On 29/04/2012 14:07, Lex Trotman wrote:
On 29 April 2012 22:07, Nick Treleavennick.treleaven@btinternet.com wrote:
On 27/04/2012 06:30, Lex Trotman wrote: I don't see this myself, I see some complicating issues which could be resolved (and I'm willing to work on them), but generally a sound design for what it provides and for extra things we may want to add.
Maybe my problem is simply the attempt to simulate object orientation and inheritance in C makes it look complicated for a spoilt C++ programmer :)
Eh? Tagmanager isn't OOP.
I expect the design is better in some respects (and to be fair I didn't look for better things), but finding a tag based on its name is something we are always going to want to be fast. Even for scope completion, you still need to lookup a tag structure from a name string. So I think we will always want a sorted array of tags per document that we can bsearch (or something equally fast).
Yes, we could have one name table and then prune the results to the scope required, or a name table per scope (which makes the tables smaller and simple searches faster).
It seems to me that if we supported proper scope completion then we could still have one array per document, sorted first by scope, then by name.
I don't know, but we still need fast tag lookup based on name. If O(n) scope lookup is too slow, we will need additional data structures arranged differently, but whatever we have should have something like O(log n) lookup for names as this is by far the most common operation.
Agree, name lookup should be as fast as possible, O(log n) what about O(1) like compilers :)
Well since we can't use hashes due to the need to identify prefixes, a radix trie seems the best since it can be as fast as a hash ie two passes through the key, and that gives a sub-trie that begins with the prefix. But as you say thats orthogonal to the question of scope layout.
I only know about a simple trie, but wouldn't that use a lot more memory?
I don't think we want name lookup 'as fast as possible', just no slower than we have already.
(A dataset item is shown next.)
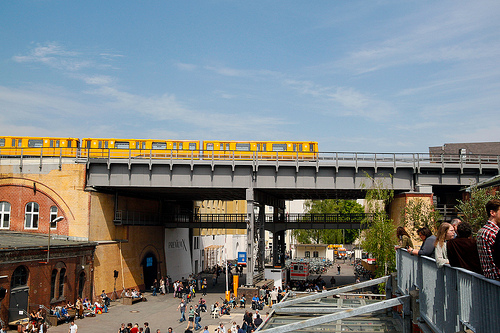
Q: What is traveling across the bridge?
A: A train.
- tags (and most types) are reference-counted (so they aren't necessarily duplicated, e.g. in the multicache backend);
I don't really understand src/symbols.c since the real-time parsing change, so don't really understand why this is needed.
Blame C++ and overloaded names I think.
I looked at the thread about that, and from what I could tell, the problem was for reparsing unsaved files. Wasn't the order OK for files that have just been saved? (Also I don't follow what that has to do with reference counting).
Hmm, you're right, looks like Colomban is duplicating tags in nested caches, so all searches are just one cache, but in fact they are not duplicated, but reference the same tag using a reference count to tell when to destroy it. I am not sure where the reference to real time parsing comes from?
Sorry, I meant reparsing not real time updates. But is your problem with overloaded symbols OK when the file is parsed after saving, i.e. the order is only wrong on reparsing?